Transferring data (restarts and outputs from GCHP) from pfe to lfe would be very helpful to reduce the amount of storage we need on pfe

Running GCHP on Pleiades#

  • GCHP environment: source the environment script by source /u/yzhang52/gchp-intel.202304.env to compile or run your GCHP (Compilation should be done on compute node)

  • Example running script can be found at /u/yzhang52/gchp.run.pbs

Note

# PBS -W group_list=<your-project-id>. Project id and usage are shown by acct_ytd.

  • NASA Pleiades system uses PBS for job scheduling.
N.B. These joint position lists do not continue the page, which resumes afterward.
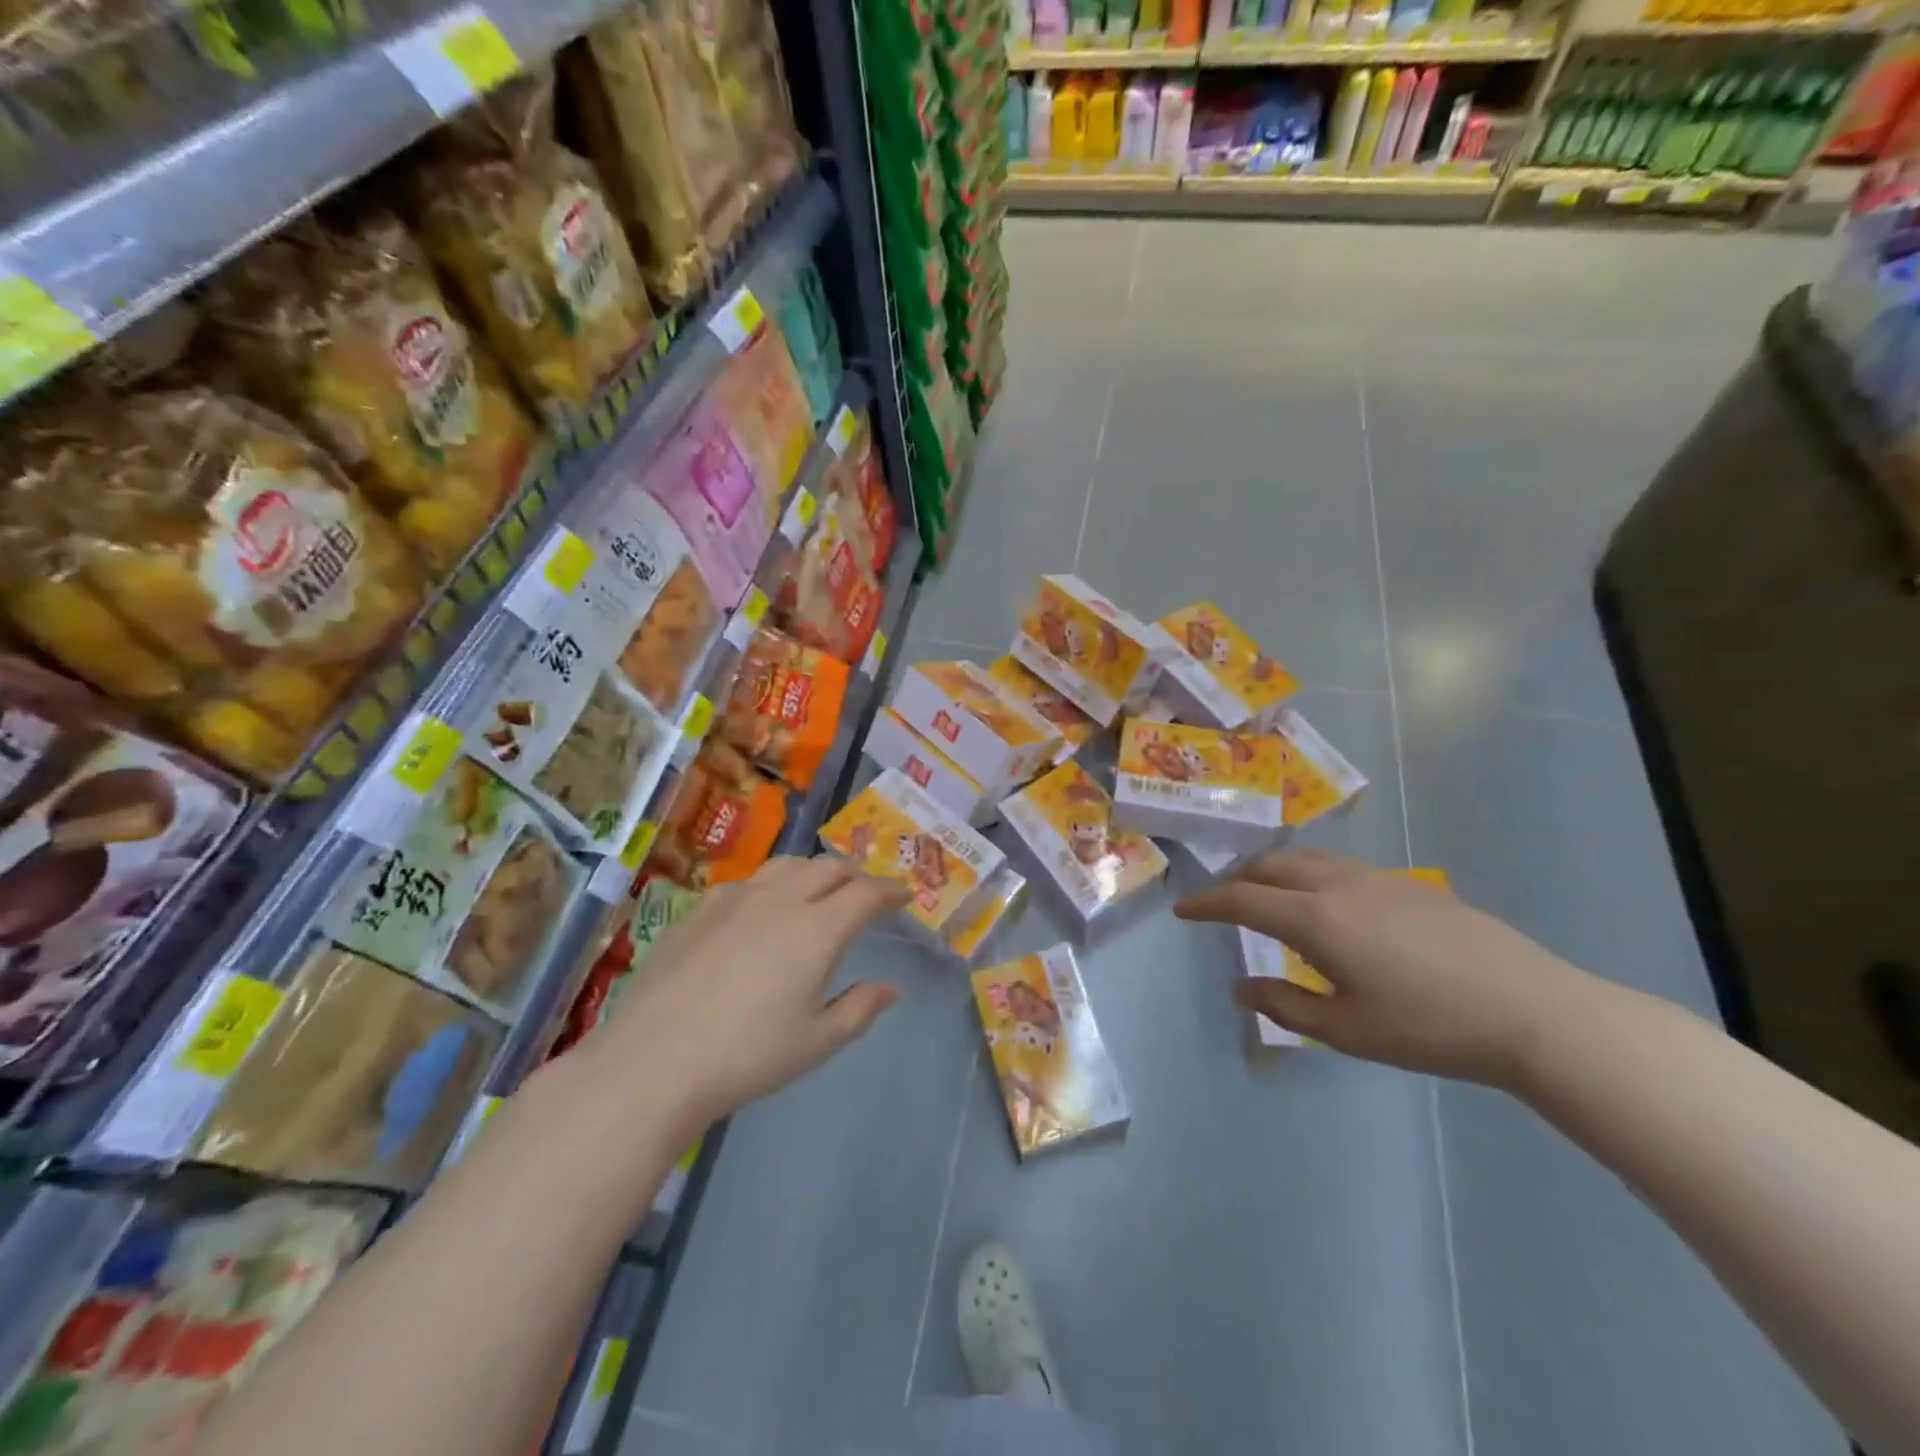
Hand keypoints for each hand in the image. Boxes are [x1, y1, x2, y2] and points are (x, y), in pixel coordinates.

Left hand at [596, 857, 909, 1133]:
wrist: (654, 1060)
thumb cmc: (747, 1056)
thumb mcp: (816, 1042)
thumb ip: (859, 1009)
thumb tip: (890, 988)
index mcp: (818, 929)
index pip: (867, 893)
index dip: (890, 890)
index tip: (903, 895)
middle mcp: (781, 900)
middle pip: (829, 868)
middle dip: (855, 875)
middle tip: (864, 893)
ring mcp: (735, 898)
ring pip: (786, 865)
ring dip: (813, 871)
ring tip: (817, 890)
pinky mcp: (699, 908)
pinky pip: (746, 882)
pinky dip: (770, 885)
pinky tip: (759, 909)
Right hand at [1174, 849, 1595, 1087]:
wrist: (1533, 1011)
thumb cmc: (1430, 1028)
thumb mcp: (1347, 1031)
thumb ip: (1285, 1005)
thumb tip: (1241, 986)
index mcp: (1316, 919)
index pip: (1242, 900)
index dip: (1206, 904)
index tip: (1182, 911)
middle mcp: (1339, 885)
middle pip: (1270, 867)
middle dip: (1237, 882)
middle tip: (1222, 904)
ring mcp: (1378, 878)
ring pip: (1307, 860)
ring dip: (1274, 873)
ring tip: (1268, 897)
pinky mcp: (1411, 883)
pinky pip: (1341, 867)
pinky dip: (1311, 875)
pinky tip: (1329, 905)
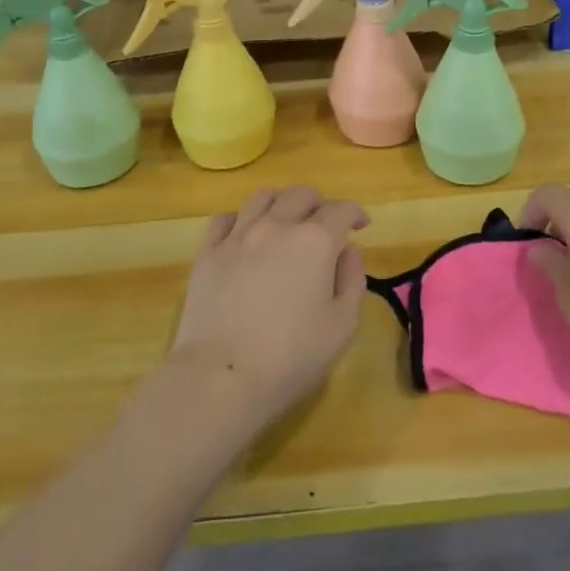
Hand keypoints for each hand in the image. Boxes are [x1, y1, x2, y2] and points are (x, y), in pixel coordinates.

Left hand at [168, 186, 368, 432]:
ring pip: (263, 197)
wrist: (222, 376)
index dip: (354, 213)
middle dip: (319, 203)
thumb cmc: (291, 356)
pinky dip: (241, 219)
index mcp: (315, 241)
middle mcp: (277, 226)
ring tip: (286, 220)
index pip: (341, 210)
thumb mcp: (342, 326)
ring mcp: (238, 236)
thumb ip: (352, 281)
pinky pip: (225, 219)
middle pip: (301, 194)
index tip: (360, 225)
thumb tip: (350, 250)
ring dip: (282, 202)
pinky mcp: (208, 253)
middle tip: (325, 223)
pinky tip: (245, 234)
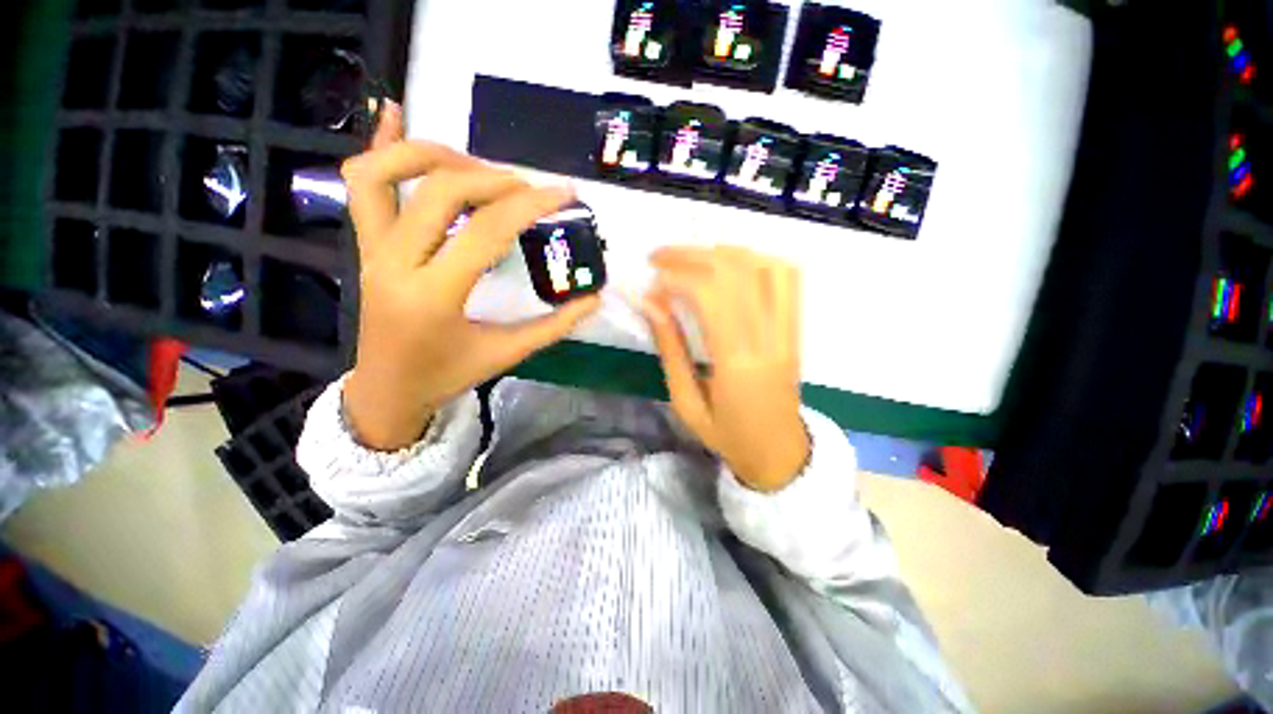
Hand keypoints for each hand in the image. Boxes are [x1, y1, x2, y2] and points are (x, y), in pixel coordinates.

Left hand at [341, 102, 599, 450]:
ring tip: (477, 165)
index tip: (564, 194)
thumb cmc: (448, 375)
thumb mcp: (507, 354)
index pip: (487, 231)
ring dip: (435, 154)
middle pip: (441, 191)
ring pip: (386, 173)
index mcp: (435, 296)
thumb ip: (554, 325)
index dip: (530, 206)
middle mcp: (394, 263)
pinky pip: (361, 184)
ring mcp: (371, 249)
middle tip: (528, 188)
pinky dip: (378, 145)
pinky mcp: (364, 245)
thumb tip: (594, 299)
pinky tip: (392, 113)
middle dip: (493, 178)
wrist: (387, 390)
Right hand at [641, 246, 808, 492]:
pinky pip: (787, 278)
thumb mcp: (686, 402)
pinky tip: (730, 266)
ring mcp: (788, 330)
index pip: (710, 296)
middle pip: (734, 271)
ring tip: (691, 258)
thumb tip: (650, 303)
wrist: (778, 453)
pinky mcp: (795, 328)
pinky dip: (756, 260)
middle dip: (691, 255)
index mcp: (737, 363)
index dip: (676, 277)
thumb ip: (670, 349)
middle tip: (659, 256)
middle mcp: (768, 338)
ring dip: (722, 252)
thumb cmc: (726, 436)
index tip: (650, 282)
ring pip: (762, 266)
Commonly used PBS commands can be found at PBS Commands

  • Real-time usage of different clusters on NASA Pleiades can be monitored at NASA System Status (Note it will take several minutes for the website to be updated)

Note

Another way to check the real-time vacancies of different node types is node_stats.sh (already in your PATH). An example of node_stats.sh output:

Nodes currently allocated to the devel queue:
bro     :   Intel Broadwell Total:  110, Used:   65, Free:   45
cas_ait : Intel Cascadelake Total:   64, Used:   11, Free:   53
has     :     Intel Haswell Total:  145, Used:   96, Free:   49
ivy     :   Intel Ivybridge Total:  406, Used:  303, Free:  103
rom_ait :          AMD Rome Total:   69, Used:   69, Free:    0
sky_ele :     Intel Skylake Total:   20, Used:   10, Free:   10
SBU rate per node type: bro:1.0 bro_ele:1.0 cas_ait:1.64 cas_gpu:27.04 has:0.8 ivy:0.66 mil_a100:37.86 mil_ait:4.38 rom_ait:4.06 rom_gpu:75.72 sky_ele:1.59 sky_gpu:27.04
FY2024 SBU cost == $0.22/SBU

Intel-processor nodes bro, cas_ait, has and sky_ele are top choices for GCHP simulations. The detailed descriptions (like core counts per node) can be found at NASA Node Types in the PBS on <Cluster>` section.

  • Model inputs /ExtData

Note

There is no /ExtData like what we have on Compute1, but there are some customized downloaded inputs as follows:

Sebastian has downloaded multiple required inputs at /nobackup/seastham/ExtData/ (no longer available)

Dandan has downloaded required inputs for simulations in 2018 and 2019 at /nobackup/dzhang8/ExtData/ (no longer available)

  • You have to download the inputs you need through AWS, WashU data portal or transfer using shiftc to /nobackup/<your_username>/ExtData/ before running GCHP

Processing outputs on Pleiades#

  • Specific data analysis node: Lou Data Analysis Nodes (LDAN) can be used for postprocessing data (e.g. GCHP diagonostics)

  • Python environment: source the environment script by source /u/yzhang52/python-gchp.env

  • Need to bring data to disk before processing data on lfe to avoid unpredictable time stuck for I/O processes (see bring data to disk)

Note

It would help save space on Pleiades by first checking whether inputs you need are available or not and only downloading inputs you need.